The way camp should be


The Outdoor Education Center attracts fifth-, sixth-, seventh- or eighth-graders as well as some ninth-graders.

“Every once in awhile, we’ll have a college group. They are coming from Montreal, New York City, New Jersey, Connecticut, Quebec City and also a lot of the local towns — Peru, Saranac, AuSable Forks, Keene, Morrisonville and Lake Placid,” DeGroat said.

The center’s tagline is “making learning natural.”

“Our mission statement is to create awe in the presence of nature,” he said.


“Winter programming is basically the same as all our other programming, it’s just colder and with more snow,” DeGroat said. “That’s when we’ll do ice fishing. We’ll do cross-country skiing. We’ll do winter survival where we teach kids how to make survival structures out of snow. Yesterday, we made a quincy (snow shelter). The snow is not bad for making ice blocks right now. So, you could make an igloo if you had a lot of time. We do ice climbing instead of rock climbing in the winter. We spend more evenings inside than outside in the winter months, especially during these temperatures.”

Winter is really a very busy time at Camp Pok-O, the widely used diminutive.

“We also do a Winter Break Camp for local students during their winter break. So in February (from Feb. 18 to 22), we will have 30 kids from all over Plattsburgh, Peru and Beekmantown coming here, and that’s a day camp,” DeGroat said.


Pok-O is in the midst of its Cabin Fever Lecture Series, a community event.

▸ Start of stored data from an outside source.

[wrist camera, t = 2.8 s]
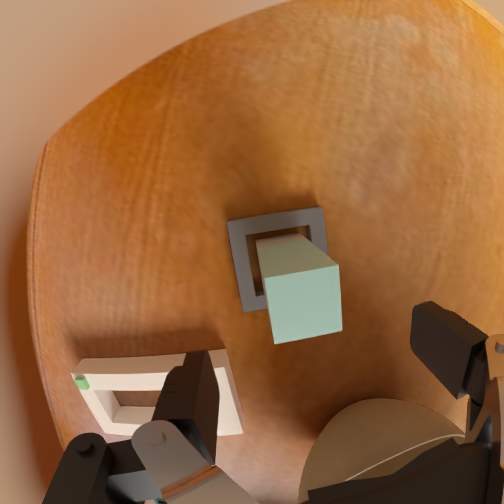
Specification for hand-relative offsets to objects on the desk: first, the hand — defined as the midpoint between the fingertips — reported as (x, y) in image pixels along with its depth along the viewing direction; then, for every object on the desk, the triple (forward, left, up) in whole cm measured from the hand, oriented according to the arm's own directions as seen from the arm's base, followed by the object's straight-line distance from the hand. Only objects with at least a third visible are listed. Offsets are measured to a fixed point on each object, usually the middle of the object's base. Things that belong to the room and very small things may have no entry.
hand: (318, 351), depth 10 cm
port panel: (+14, +12, -14) cm, 23 cm away
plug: (0, 0, -14) cm, 14 cm away
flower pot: (-7, +22, -14) cm, 27 cm away
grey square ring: (0, 0, -14) cm, 14 cm away
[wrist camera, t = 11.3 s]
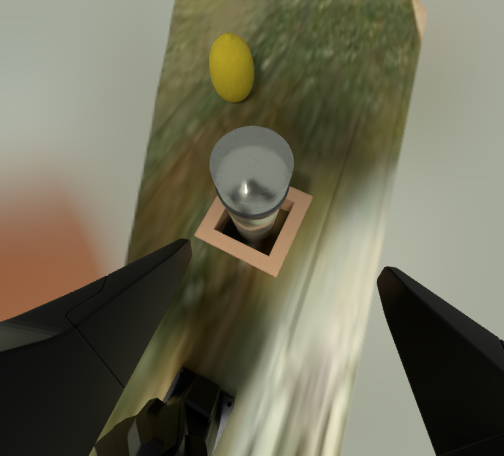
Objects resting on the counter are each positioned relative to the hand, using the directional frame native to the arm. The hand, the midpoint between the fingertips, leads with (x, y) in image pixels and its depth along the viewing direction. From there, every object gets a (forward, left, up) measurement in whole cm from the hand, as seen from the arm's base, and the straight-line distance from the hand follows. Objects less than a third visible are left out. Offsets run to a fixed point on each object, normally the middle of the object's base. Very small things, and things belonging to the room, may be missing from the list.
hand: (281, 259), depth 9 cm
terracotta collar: (+4, +4, -14) cm, 15 cm away
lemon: (+20, +14, -14) cm, 28 cm away
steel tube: (+4, +4, -14) cm, 15 cm away
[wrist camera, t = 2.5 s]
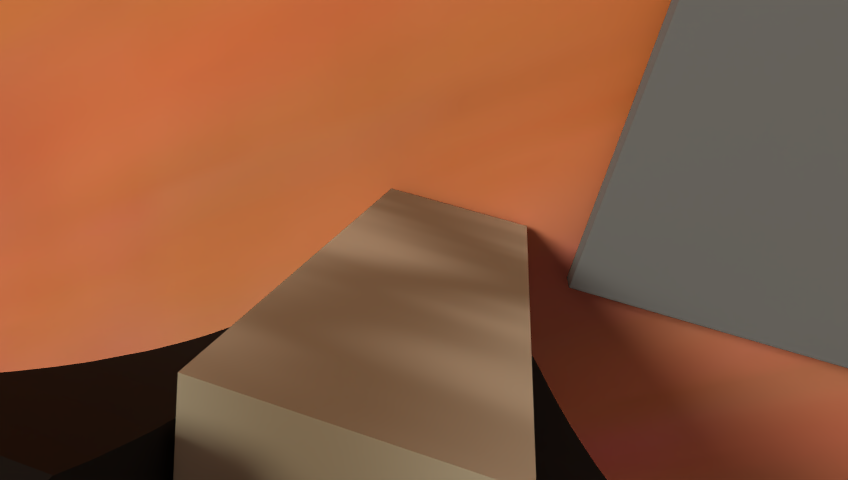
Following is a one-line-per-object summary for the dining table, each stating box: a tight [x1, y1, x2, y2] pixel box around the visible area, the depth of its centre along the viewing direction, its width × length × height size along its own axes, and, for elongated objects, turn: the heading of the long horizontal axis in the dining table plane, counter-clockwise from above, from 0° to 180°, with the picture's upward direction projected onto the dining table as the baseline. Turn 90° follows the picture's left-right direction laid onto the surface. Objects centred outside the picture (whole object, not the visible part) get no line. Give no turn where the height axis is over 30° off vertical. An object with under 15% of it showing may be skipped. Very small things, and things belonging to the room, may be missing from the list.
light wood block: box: [173, 188, 536, 480], centre depth 9 cm, size 4×6×8 cm, turn 167°
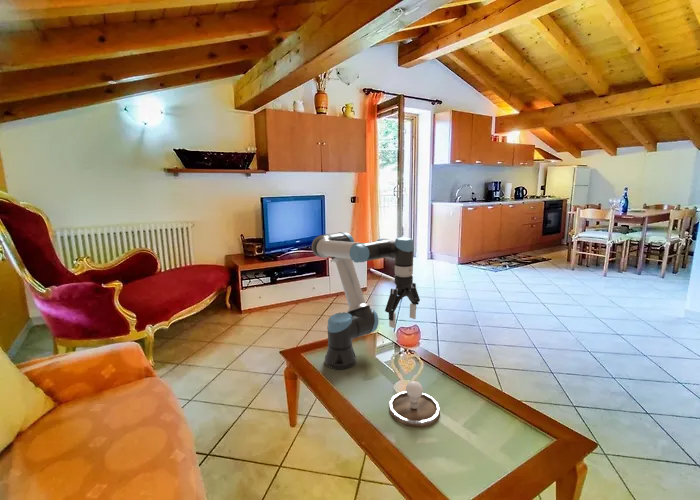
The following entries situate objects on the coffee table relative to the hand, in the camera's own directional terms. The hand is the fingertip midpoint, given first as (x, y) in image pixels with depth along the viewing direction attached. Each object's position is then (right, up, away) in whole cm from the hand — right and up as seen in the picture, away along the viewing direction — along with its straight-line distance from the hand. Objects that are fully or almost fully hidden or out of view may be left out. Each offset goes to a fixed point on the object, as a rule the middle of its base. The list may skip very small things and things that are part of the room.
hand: (402, 322), depth 152 cm
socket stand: (+2, -30, -15) cm, 34 cm away
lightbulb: (+2, -30, -16) cm, 34 cm away
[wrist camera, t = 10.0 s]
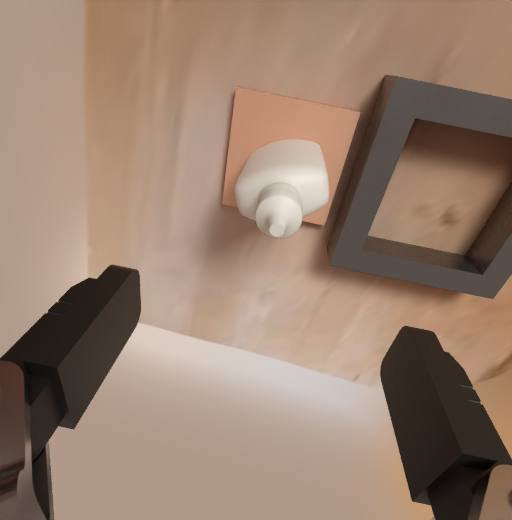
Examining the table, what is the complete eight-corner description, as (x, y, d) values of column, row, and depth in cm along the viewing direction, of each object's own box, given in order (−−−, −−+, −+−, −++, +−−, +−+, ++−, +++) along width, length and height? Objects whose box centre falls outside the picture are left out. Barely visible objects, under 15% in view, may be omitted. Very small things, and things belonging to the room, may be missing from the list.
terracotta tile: (237, 86, 23) (235, 87, 22) (358, 111, 23) (360, 112, 22) (223, 201, 28) (221, 204, 27) (324, 221, 28) (324, 225, 27)
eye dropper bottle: (307, 198, 26) (314, 284, 16) (243, 175, 26) (208, 249, 16) (330, 146, 24) (355, 208, 14) (259, 120, 23) (231, 164, 13)
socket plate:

“Tonight is our second in a four-part series,” DeGroat said. “We have Steve Hall from the Adirondack Wildlife Refuge coming to discuss bears and people in the Adirondacks. Last week, we did a lecture on the history of maple sugaring in the North Country, which was paired up with a maple-syrup seminar that we’ve been putting on ... We’re teaching local people how to get involved with maple sugaring. We feel it’s a very valuable resource that is going untapped literally in New York. We were able to partner with the Wild Center and the Northeast New York Maple Producers Association.”